» Task instructions: An exact copy of all records is expected, minus the images.
▽
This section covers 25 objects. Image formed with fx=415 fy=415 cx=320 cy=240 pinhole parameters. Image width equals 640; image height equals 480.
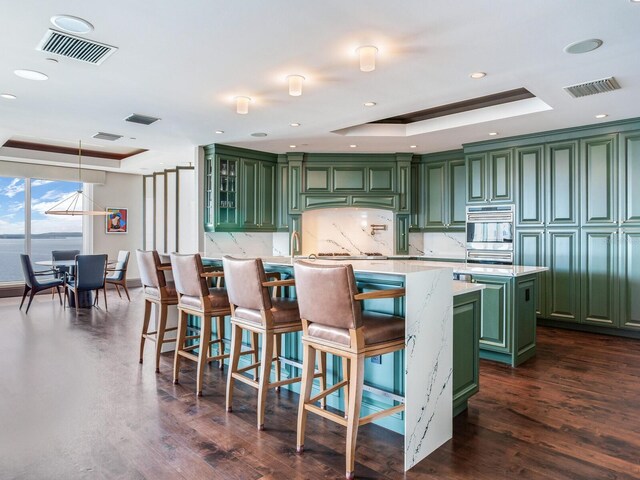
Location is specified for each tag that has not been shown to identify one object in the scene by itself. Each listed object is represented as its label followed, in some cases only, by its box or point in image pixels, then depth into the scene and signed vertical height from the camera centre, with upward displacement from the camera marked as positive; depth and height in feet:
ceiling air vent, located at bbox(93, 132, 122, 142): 17.76 +4.55
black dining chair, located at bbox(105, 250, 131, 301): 24.77 -2.03
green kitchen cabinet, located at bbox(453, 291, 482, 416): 8.52 -2.28
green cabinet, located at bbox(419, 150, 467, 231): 20.63 +2.51
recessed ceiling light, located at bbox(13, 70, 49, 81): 10.66 +4.34
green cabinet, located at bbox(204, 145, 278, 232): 19.40 +2.46
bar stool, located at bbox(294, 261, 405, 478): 6.72 -1.55
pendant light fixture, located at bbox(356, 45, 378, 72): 9.23 +4.13
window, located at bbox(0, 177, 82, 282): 26.68 +1.19
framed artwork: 30.14 +1.42
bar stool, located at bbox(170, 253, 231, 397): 10.42 -1.58
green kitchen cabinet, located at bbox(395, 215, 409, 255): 21.75 +0.49
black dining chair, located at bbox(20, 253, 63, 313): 21.72 -2.29
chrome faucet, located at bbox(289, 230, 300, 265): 13.21 +0.07
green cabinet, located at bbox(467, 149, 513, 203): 18.20 +2.87
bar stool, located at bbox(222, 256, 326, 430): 8.52 -1.60
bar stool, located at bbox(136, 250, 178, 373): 12.01 -1.48
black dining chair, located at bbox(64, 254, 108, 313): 21.91 -1.86
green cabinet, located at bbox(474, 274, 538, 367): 11.78 -2.28
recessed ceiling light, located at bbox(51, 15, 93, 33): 8.02 +4.29
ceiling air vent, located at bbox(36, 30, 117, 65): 8.74 +4.28
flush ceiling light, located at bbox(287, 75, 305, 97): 11.07 +4.22
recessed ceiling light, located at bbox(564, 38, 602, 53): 8.91 +4.29
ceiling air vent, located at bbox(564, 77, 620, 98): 11.36 +4.35
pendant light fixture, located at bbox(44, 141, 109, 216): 27.37 +2.58
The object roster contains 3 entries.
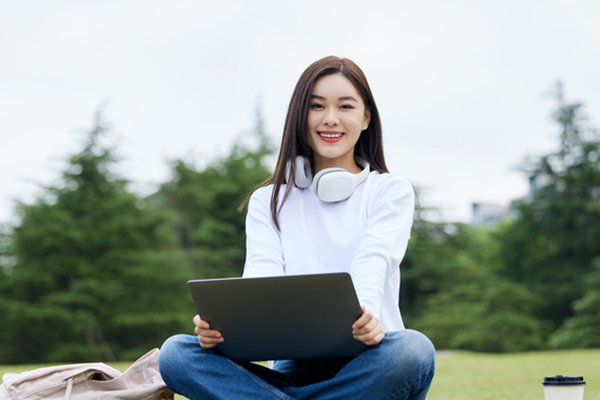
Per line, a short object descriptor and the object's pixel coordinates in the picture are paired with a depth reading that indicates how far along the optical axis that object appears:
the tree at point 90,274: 17.97
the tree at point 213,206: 21.47
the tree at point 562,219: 20.34
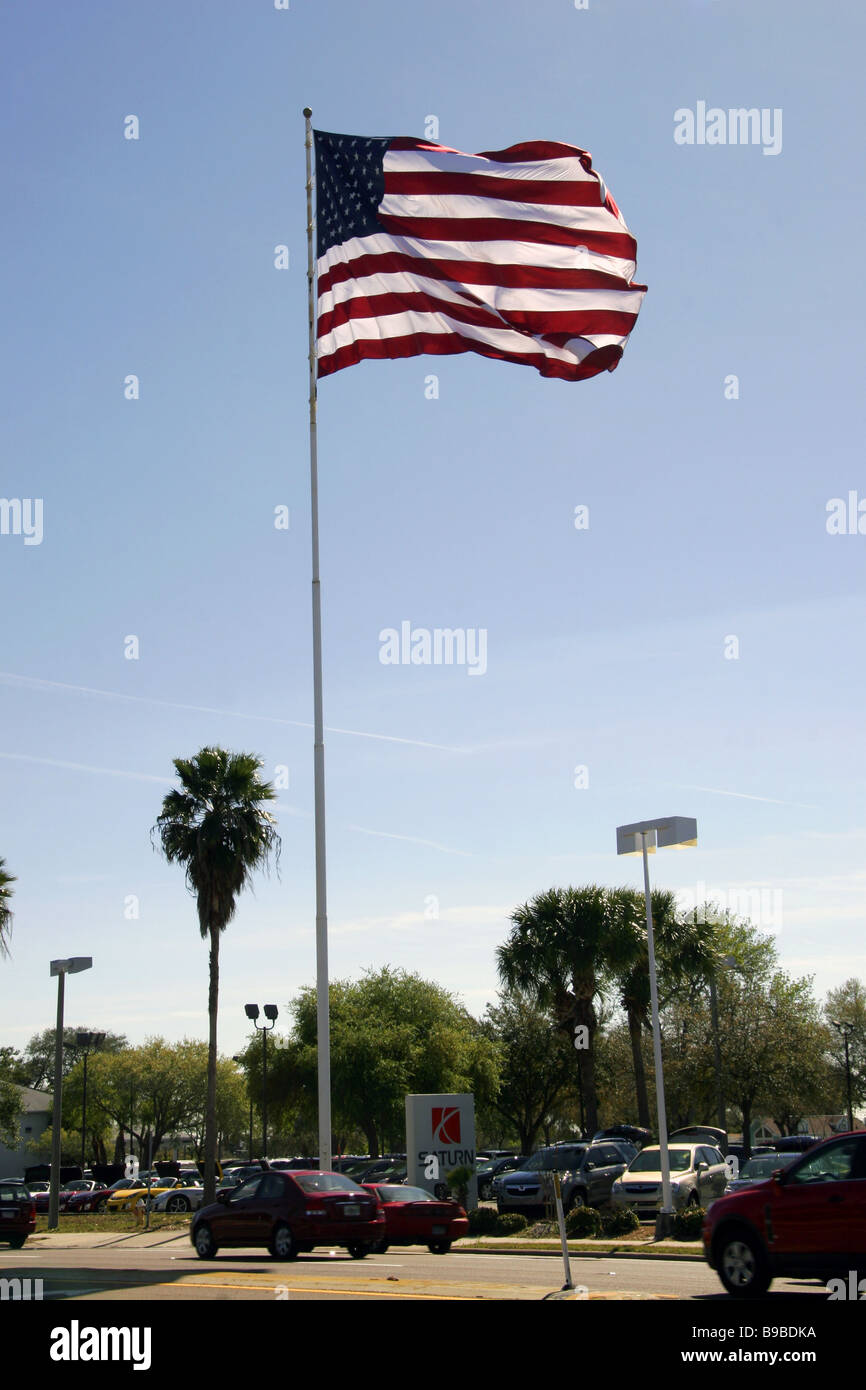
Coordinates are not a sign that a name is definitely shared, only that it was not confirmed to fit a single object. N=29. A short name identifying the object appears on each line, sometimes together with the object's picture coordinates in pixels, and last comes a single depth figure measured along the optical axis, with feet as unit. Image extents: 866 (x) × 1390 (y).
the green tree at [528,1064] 205.16
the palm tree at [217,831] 124.67
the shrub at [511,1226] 83.46
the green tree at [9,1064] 218.18
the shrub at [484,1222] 84.38
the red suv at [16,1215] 87.15
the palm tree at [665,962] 140.87
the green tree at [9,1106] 207.31
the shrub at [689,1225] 72.79
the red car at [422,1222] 70.79
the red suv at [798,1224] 38.86
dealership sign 89.30
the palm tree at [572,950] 132.77
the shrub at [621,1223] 77.00
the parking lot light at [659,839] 76.69
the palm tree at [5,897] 126.41
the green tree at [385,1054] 163.73
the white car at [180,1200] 128.88
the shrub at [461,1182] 88.53
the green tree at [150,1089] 297.12
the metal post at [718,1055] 146.00
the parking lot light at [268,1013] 144.05
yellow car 146.30
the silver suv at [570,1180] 94.84
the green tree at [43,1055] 387.75
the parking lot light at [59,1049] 117.29
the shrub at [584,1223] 78.23
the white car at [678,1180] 84.69
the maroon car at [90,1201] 153.17
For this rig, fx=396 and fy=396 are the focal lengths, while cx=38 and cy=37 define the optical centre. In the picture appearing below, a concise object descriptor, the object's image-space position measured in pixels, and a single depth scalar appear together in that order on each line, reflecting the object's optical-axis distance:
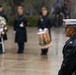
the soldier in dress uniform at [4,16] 14.27
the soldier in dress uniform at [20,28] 13.97
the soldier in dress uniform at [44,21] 13.89
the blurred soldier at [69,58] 6.72
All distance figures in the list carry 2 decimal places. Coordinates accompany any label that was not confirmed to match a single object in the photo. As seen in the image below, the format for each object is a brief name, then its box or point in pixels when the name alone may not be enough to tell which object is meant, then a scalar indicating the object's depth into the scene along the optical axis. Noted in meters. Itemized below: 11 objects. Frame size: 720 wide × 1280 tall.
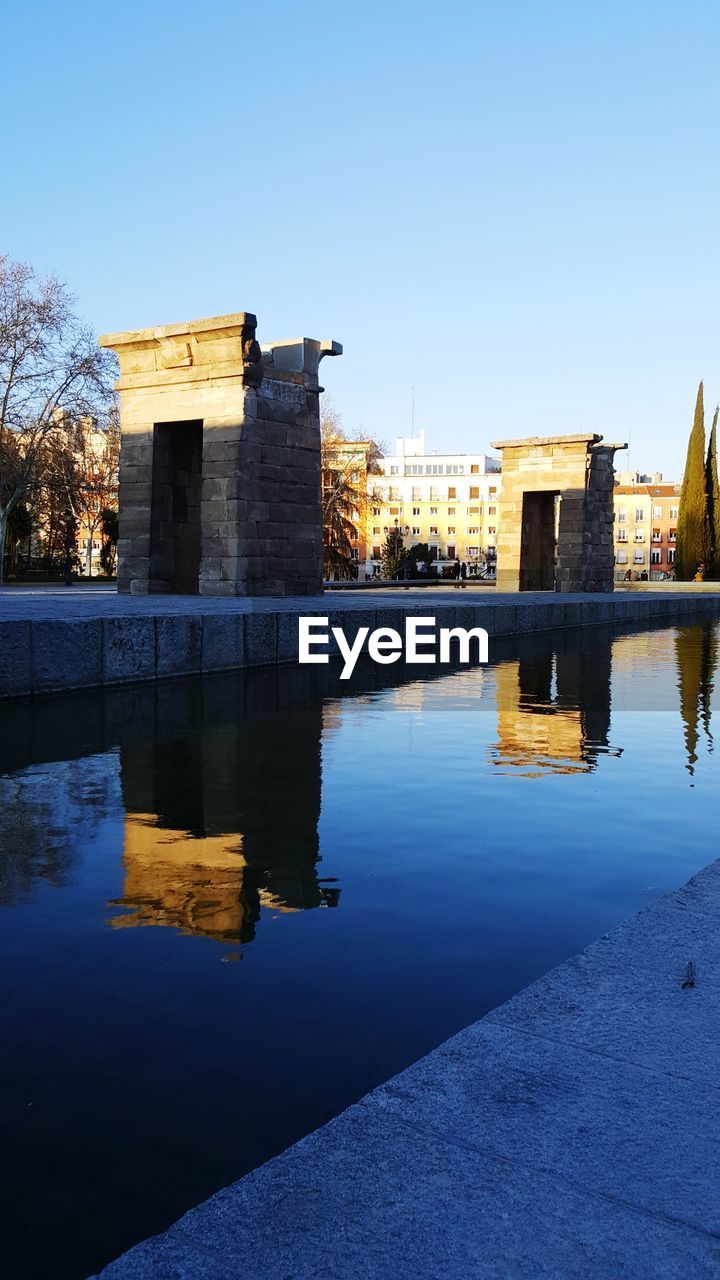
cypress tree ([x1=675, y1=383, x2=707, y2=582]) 54.81
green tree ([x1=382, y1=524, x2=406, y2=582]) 65.62
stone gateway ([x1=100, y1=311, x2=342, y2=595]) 18.77
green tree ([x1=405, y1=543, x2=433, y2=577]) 72.39
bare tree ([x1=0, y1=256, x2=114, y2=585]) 39.38
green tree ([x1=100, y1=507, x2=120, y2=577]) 68.81
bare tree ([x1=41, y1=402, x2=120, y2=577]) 43.12
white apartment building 119.06
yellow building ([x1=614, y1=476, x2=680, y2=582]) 103.06
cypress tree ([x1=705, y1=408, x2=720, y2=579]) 55.56
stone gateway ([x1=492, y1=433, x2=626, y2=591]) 32.69
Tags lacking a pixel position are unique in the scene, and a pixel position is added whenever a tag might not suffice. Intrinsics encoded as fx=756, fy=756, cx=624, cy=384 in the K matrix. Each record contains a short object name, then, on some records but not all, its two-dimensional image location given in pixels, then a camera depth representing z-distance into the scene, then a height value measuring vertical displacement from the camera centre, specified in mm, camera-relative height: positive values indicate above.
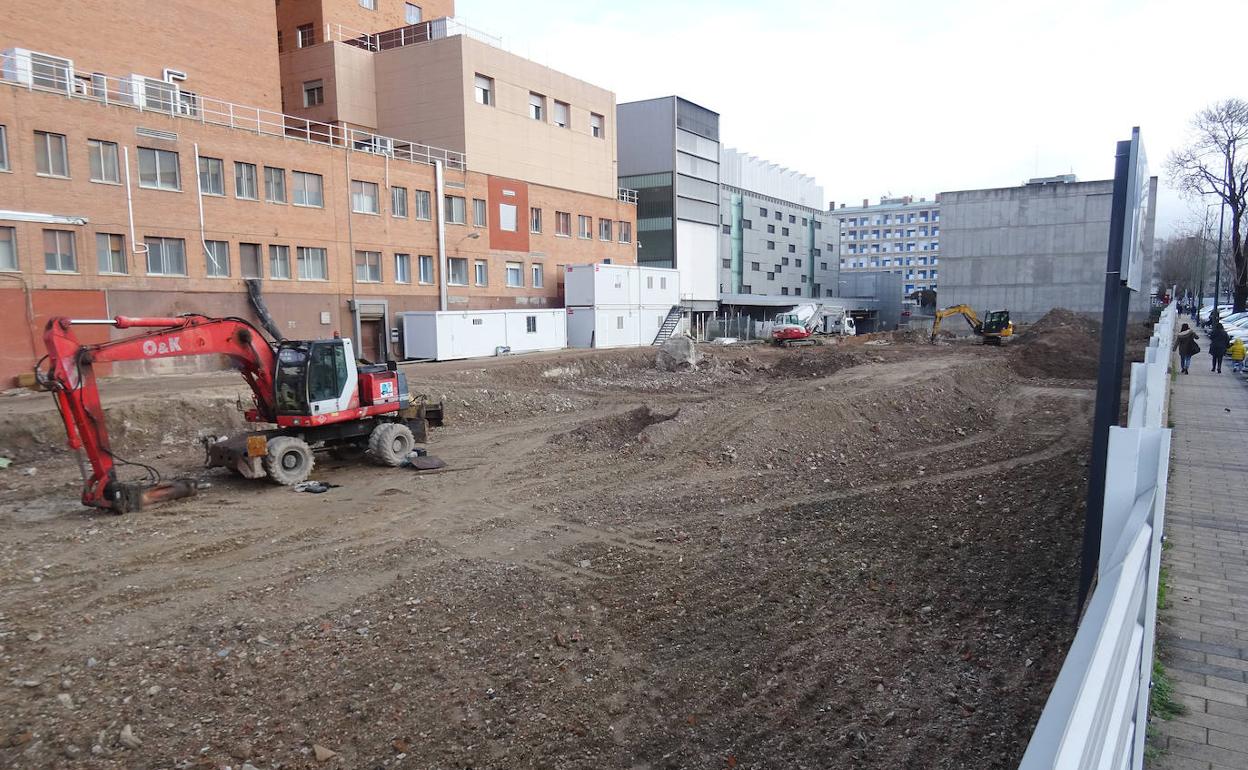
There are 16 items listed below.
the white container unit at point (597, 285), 40594 +1316
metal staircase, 45938 -1005
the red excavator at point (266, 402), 10906 -1601
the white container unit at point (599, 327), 40688 -948
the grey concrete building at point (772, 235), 65938 +7085
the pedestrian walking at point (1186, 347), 23156 -1245
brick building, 24625 +5826
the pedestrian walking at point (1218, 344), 23531 -1183
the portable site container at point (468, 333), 32906 -1044
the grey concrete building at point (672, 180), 55656 +9687
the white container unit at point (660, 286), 44375 +1385
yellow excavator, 42931 -1211
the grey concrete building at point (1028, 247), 58781 +4814
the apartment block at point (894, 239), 132000 +12447
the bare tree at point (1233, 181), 43750 +7491
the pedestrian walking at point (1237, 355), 23464 -1531
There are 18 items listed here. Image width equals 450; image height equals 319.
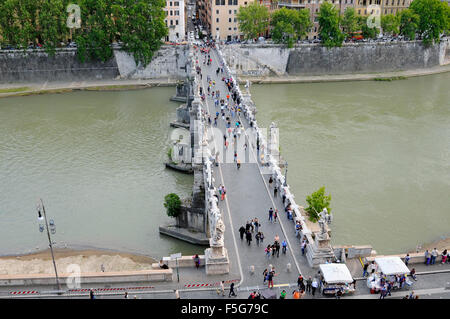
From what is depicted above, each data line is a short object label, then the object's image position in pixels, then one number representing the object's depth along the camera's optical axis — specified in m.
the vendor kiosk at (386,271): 21.70
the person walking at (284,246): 24.25
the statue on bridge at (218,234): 23.22
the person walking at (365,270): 22.88
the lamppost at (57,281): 23.18
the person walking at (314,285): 21.50
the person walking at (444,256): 23.95
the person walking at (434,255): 23.67
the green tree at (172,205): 31.91
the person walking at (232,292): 21.54
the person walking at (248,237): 24.95
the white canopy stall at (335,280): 21.28
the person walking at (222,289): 21.95
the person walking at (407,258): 23.52
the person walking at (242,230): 25.41
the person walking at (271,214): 26.62
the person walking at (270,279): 22.14
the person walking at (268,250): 23.94
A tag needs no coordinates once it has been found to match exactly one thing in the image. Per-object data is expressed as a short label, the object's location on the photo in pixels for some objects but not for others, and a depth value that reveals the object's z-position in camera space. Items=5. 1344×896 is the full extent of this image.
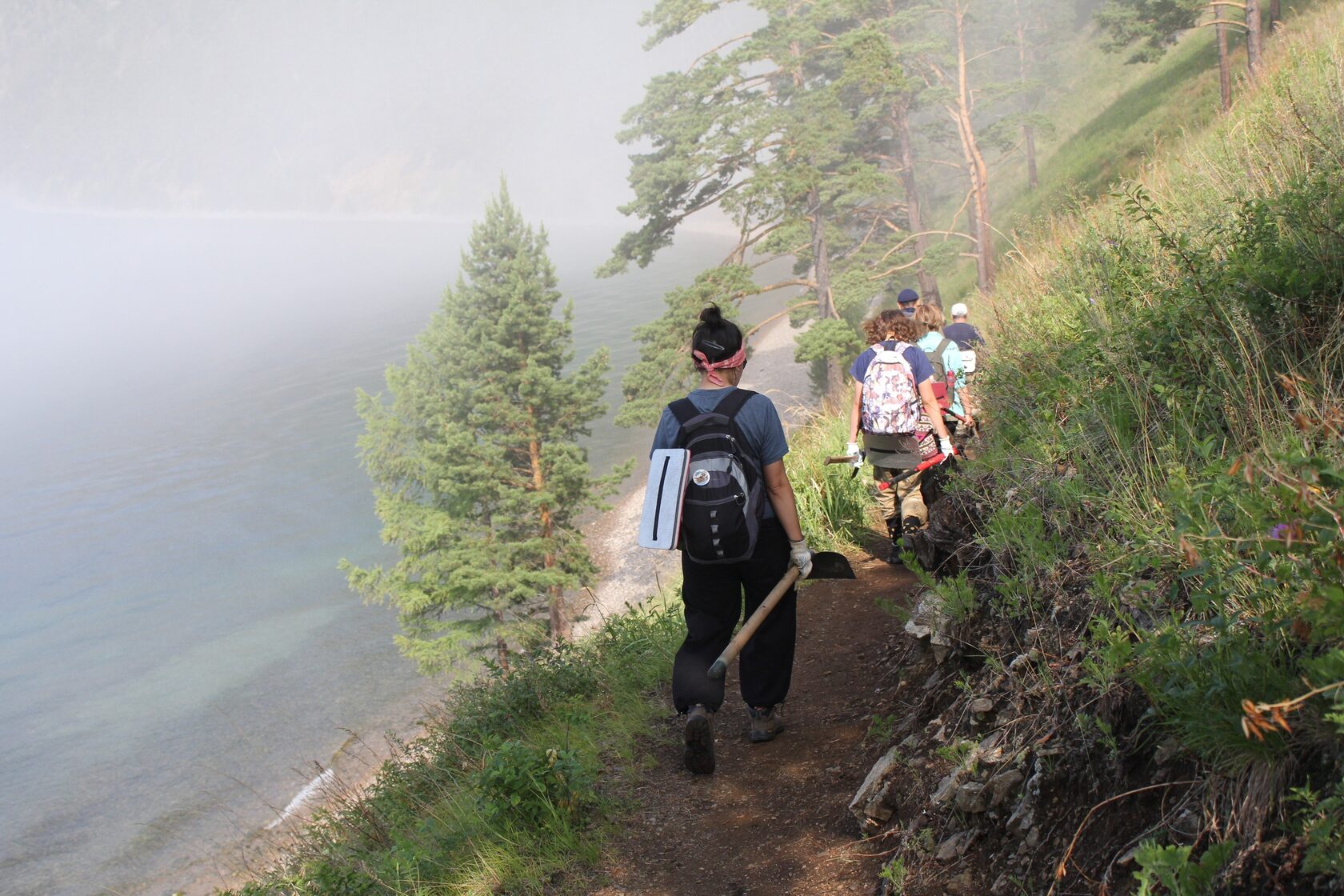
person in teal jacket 6.52
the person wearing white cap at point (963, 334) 7.45
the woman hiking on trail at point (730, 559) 3.95
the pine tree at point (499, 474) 20.86
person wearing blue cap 7.09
△
» Exercise answer:
This section covers 25 objects. Image formed with fx=415 fy=415 cx=320 cy=240 pinhole parameters. Image width equals 640; image height equals 480.
Location is specified for each tag that has not been shown to identify one object in the scene by itself. Each listed object is represented as its label followed, in some cases only, by its box or point in image pixels, then depth into the scene and signed vertical height from the camera centre, with upward displacement from the camera marked as positive; depth and height in feet:
ceiling air vent, located at bbox(93, 132, 122, 142): 17.76 +4.55
black dining chair, located at bbox(105, 250, 131, 301): 24.77 -2.03
green kitchen cabinet, located at bbox(453, 291, 482, 416): 8.52 -2.28
green cabinet, located at bbox(419, 150, 467, 231): 20.63 +2.51
recessed ceiling light, located at bbox(13, 70, 49, 81): 10.66 +4.34
green cabinet, located at bbox(204, 145, 278, 232): 19.40 +2.46
bar stool, located at bbox(294, 261, 405, 478): 6.72 -1.55
pendant light fixture, located at bbox(356, 45, 378, 72): 9.23 +4.13
window, located at bbox(0, 177, 82, 282): 26.68 +1.19
framed artwork: 30.14 +1.42
bar stool, located at bbox(170, 253, 231, 397): 10.42 -1.58
green kitchen cabinet, located at bbox(395, 215, 409, 255): 21.75 +0.49
black dining chair, located at bbox(20, 253, 63, 313): 21.72 -2.29
chrome faucet, located at bbox(289, 230, 300, 265): 13.21 +0.07
green cabinet, located at bbox(467, 149, 513, 203): 18.20 +2.87
bar stool, located at bbox(222, 256, 326, 430): 8.52 -1.60
bar stool, located at bbox(136, 250, 178, 373): 12.01 -1.48
black dining chair, located at bbox(64, 254, 108, 313): 21.91 -1.86
green cabinet, located at bbox(474, 274, 538, 367): 11.78 -2.28
recessed ceiling light, located at bbox(51, 15, 93, 33): 8.02 +4.29
ceiling air vent, located at bbox(36, 30, 117, 65): 8.74 +4.28
flush ceiling light, located at bbox(287, 75, 305, 97): 11.07 +4.22
recessed ceiling light, located at bbox(564, 38, 602, 53): 8.91 +4.29
ceiling air vent, located at bbox(564, 77, 620, 98): 11.36 +4.35
pendant light fixture, located at bbox(44, 141, 109, 216): 27.37 +2.58
The object roster contains 3 entries.
Per line, a short object descriptor and the object's pixel coordinates in the picture are paired with a depth reading that indicates how far along the optical axis that object appears:
the tree at point 90,274: 17.97
the tree at point 213,206: 21.47
the tree at point 562,219: 20.34
Coordinates are not a sign that a name is definitely shared, only that it was not confirmed to fit a single object. N=29. A short name identifying the object appears on each line, sometimes together with the object's picture coordinates in pixels, and last comes a single depth figure measured along the optical axis, with feet as unit. Image extents: 866 (x) × 1390 (y).
the green tree at [528,1064] 205.16
the palm tree at [217,831] 124.67
the shrub at [511,1226] 83.46
the green tree at [9,1064] 218.18
the shrub at [484,1222] 84.38
the red suv at [16,1215] 87.15
the palm tree at [665,962] 140.87
the green tree at [9,1106] 207.31
the shrub at [689,1225] 72.79
the red car at [422,1222] 70.79
the red suv at [798,1224] 38.86
dealership sign 89.30
the palm tree at [572,950] 132.77
the shrub at [621,1223] 77.00
the parking lot light at [659,839] 76.69
the palm tree at [5,897] 126.41
the green tree at [385,1054] 163.73
the white car at [180,1200] 128.88
the shrub at [461,1182] 88.53
the green tree at [150,1089] 297.12
the metal post at [718,1055] 146.00
the parking lot light at [268,1013] 144.05
yellow car 146.30
the silver suv at [570,1180] 94.84
the green tree at [43,1055] 387.75
the parking lot light at [59,1049] 117.29
the shrub at [584,1223] 78.23
the white car at [678,1180] 84.69
the maroon car at [90,1201] 153.17
For this rig, fx=396 and fy=396 are the focal lengths, while cx=38 and cy=37 define the optical centre. In the picture appearing below, a concise object descriptor, the object's image-space position measured in pixels, and a single depth scalar appear together in that order on each line, reflecting the object's optical-axis distance:
the soldier in dress uniform at [4,16] 14.27
the soldier in dress uniform at [20,28] 13.97
the soldier in dress uniform at [44,21] 13.89
the blurred soldier at [69,58] 6.72
All distance figures in the list carry 2 decimal places. Coordinates accompany any label that was not confirmed to match a single object in the photo. As seen in the image below, the format for each object is a brief name, then its box or point in pixels when the name alone may not be enough to tell which object is meant, then a scalar indicating the object's depth into the scene along the optical axis. Noted in meters. Itemized below: 11 objects. Frame size: 720 wide × 1280 tall.
cypress tree ([x1=675, y1=383, x2=707, y2=582]) 54.81
green tree ([x1=382, y1=524, x2=406, y2=582]) 65.62
stone gateway ([x1=100, y1=311, x2=342, y2=595]) 18.77
green tree ([x1=405, y1=543, x2=433, y2=577]) 72.39
bare tree ([x1=0, y1=256, x2=114, y2=585]) 39.38
green tree ([x1=100, y1=507, x2=120, y2=577]) 68.81
bare tree ([x1=41, y1=402, x2=120, y2=577]) 43.12
white apartment building 119.06
yellow building ([x1=614, y1=476, x2=680, y2=582]) 103.06
cypress tree ([x1=705, y1=408, x2=720, y2=579]) 55.56
stone gateway ([x1=492, y1=433, x2=626, y2=591]) 32.69
Tags lacking a pixel position are unique in the scene, and a pixel position is added whenever a tag might not suffice. Intrinsics encoded as fx=756, fy=756, cx=624, cy=384 in the K matrix. Each record contains a short object name, then, on some records but not all, its two-dimensional image location given in pixels, then a camera depth representing z-distance into the scene, then a height value measuring vertical displacement from the camera centre, specified in mm, camera-relative height: positive values indicate above.
There are 16 items listed below.
the white container unit at point (597, 285), 40594 +1316
metal staircase, 45938 -1005
the red excavator at point (266, 402), 10906 -1601
the white container unit at point (599, 327), 40688 -948
the grey concrete building at point (772, 235), 65938 +7085
the pedestrian walking at point (1186, 347), 23156 -1245
brick building, 24625 +5826
the pedestrian walking at point (1218, 344), 23531 -1183
the portable site container at point (468, 333), 32906 -1044
the grey concrete building at point (672, 180), 55656 +9687
the white container unit at point (660, 286), 44375 +1385
yellow excavator, 42931 -1211
the grey concrete building at point (1028, 247), 58781 +4814
the apartment block at point (894, 239), 132000 +12447
the bare tree at point (1233, 181), 43750 +7491
the pedestrian walking at point (1237, 355), 23464 -1531
There are 18 items listed here. Image width equals 450; image height equals 319.
From what is depicted above, each data line is a short object label, then the object's image position in pixels, then one number representing the object's depth along the camera's optical axis — specified in m.
the vendor kiosk at (386,271): 21.70
the person walking at (284,246): 24.25
the statue on bridge at (218,234): 23.22
the person walking at (365,270): 22.88
the lamppost at (57,281): 23.18
the person walking at (314,285): 21.50
the person walking at (444,256): 23.95
the person walking at (434,255): 23.67
the green tree at (172,205): 31.91
the person walking at (232,292): 21.54
the person walking at (248,237): 24.95
the white canopy stall at (335,280): 21.28
the person walking at (222,289): 21.95
the person walking at (407,258): 23.52
the person walking at (242,230): 25.41
the person walking at (271,214): 26.62
the person walking at (270,279): 22.14
the person walking at (268,250): 23.94
A tag needs no coordinates once it has been found to match exactly one thing in the image. Per-object data is expressed as a short label, the object's location on the photo in pixels for some objects but not for others, and a depth value that reveals the object's z-position in camera space. Items=5. 1344×896 is the full extent of this image.
person in teal jacket 6.52
the person wearing white cap at point (963, 334) 7.45
the woman hiking on trail at point (730, 559) 3.95
the pine tree at point (499, 474) 20.86
person wearing blue cap 7.09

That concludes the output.